Data for processing »
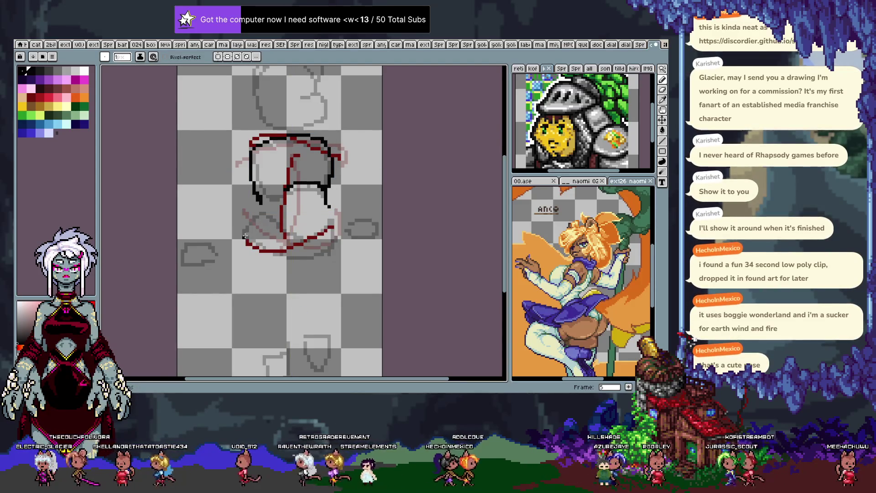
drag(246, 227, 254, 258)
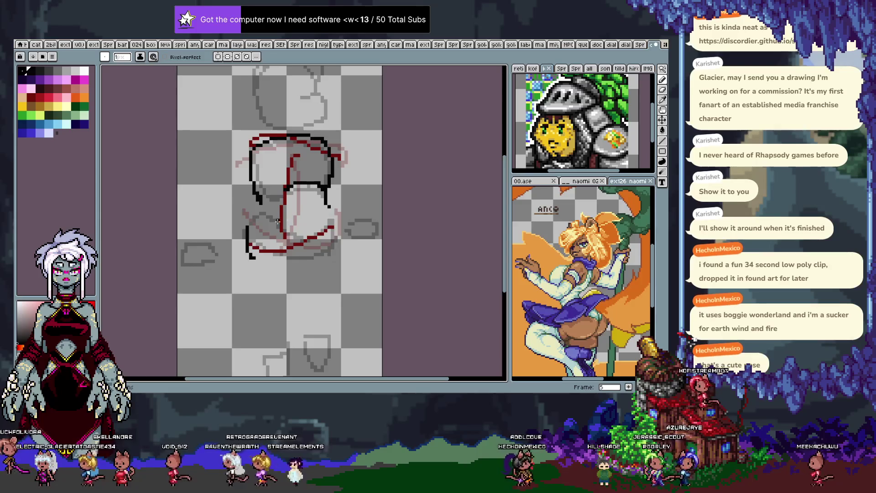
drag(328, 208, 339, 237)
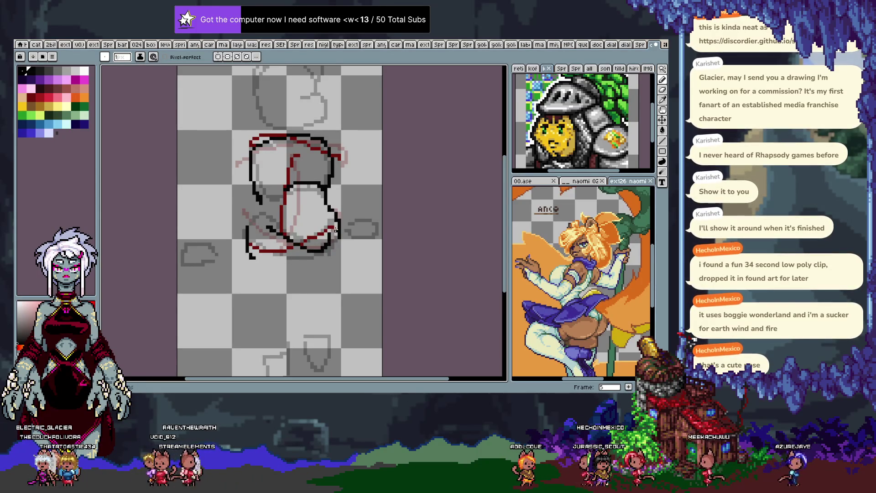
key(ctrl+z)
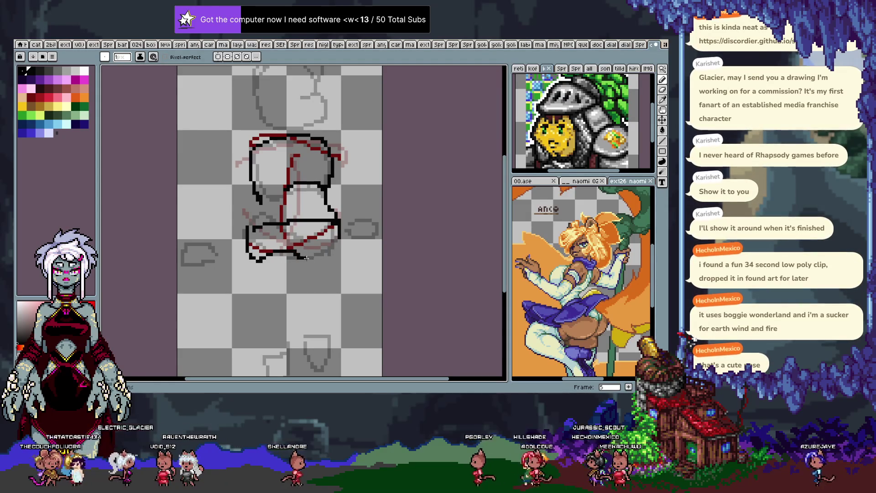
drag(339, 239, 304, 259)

* * *

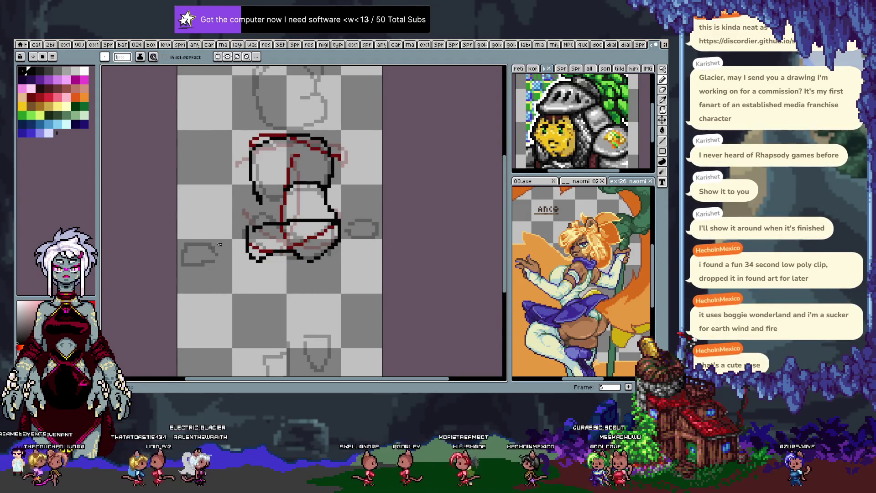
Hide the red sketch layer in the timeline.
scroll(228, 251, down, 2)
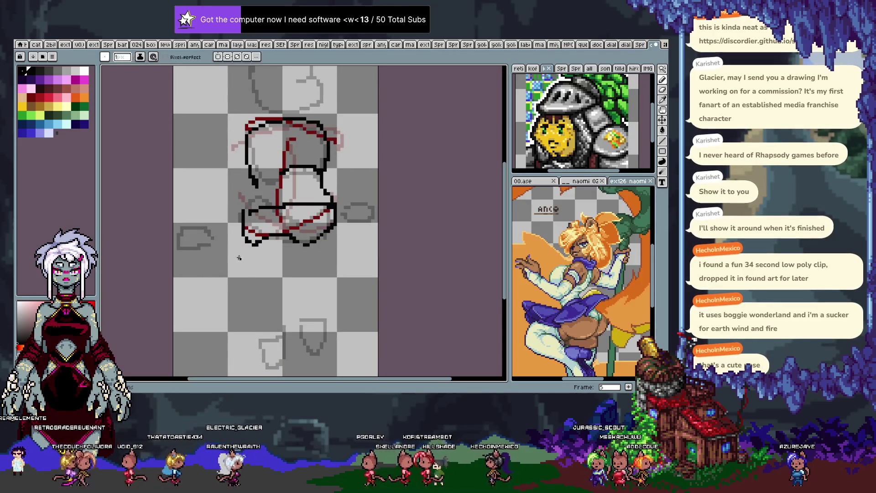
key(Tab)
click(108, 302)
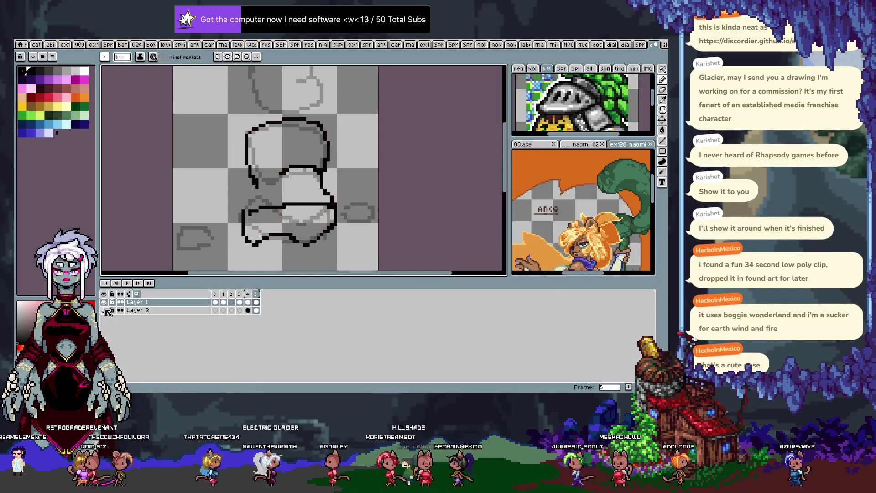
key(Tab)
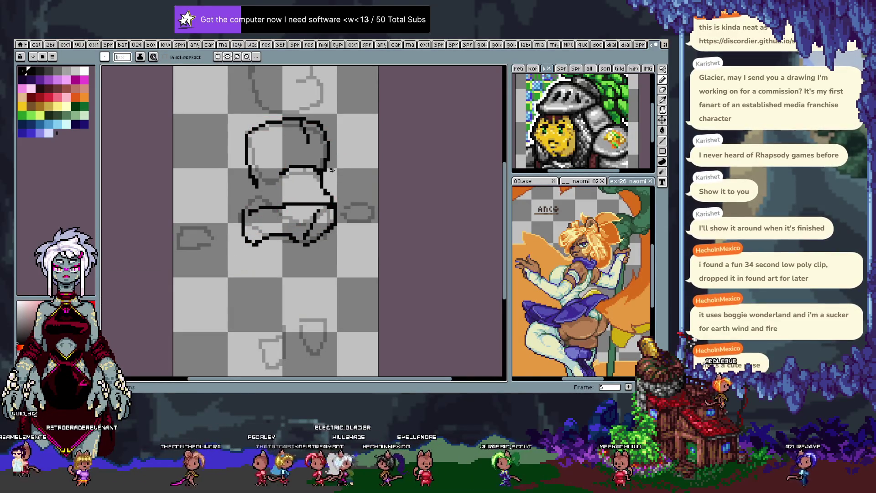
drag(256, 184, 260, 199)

What to produce » Go back to the listing above and reproduce, exactly, the stretch from the line bearing "drag(246, 227, 254, 258)" through the line bearing "drag(339, 239, 304, 259)", without its pictures.

Finished exercise »
drag(246, 227, 254, 258)
drag(328, 208, 339, 237)
key(ctrl+z)
drag(339, 239, 304, 259)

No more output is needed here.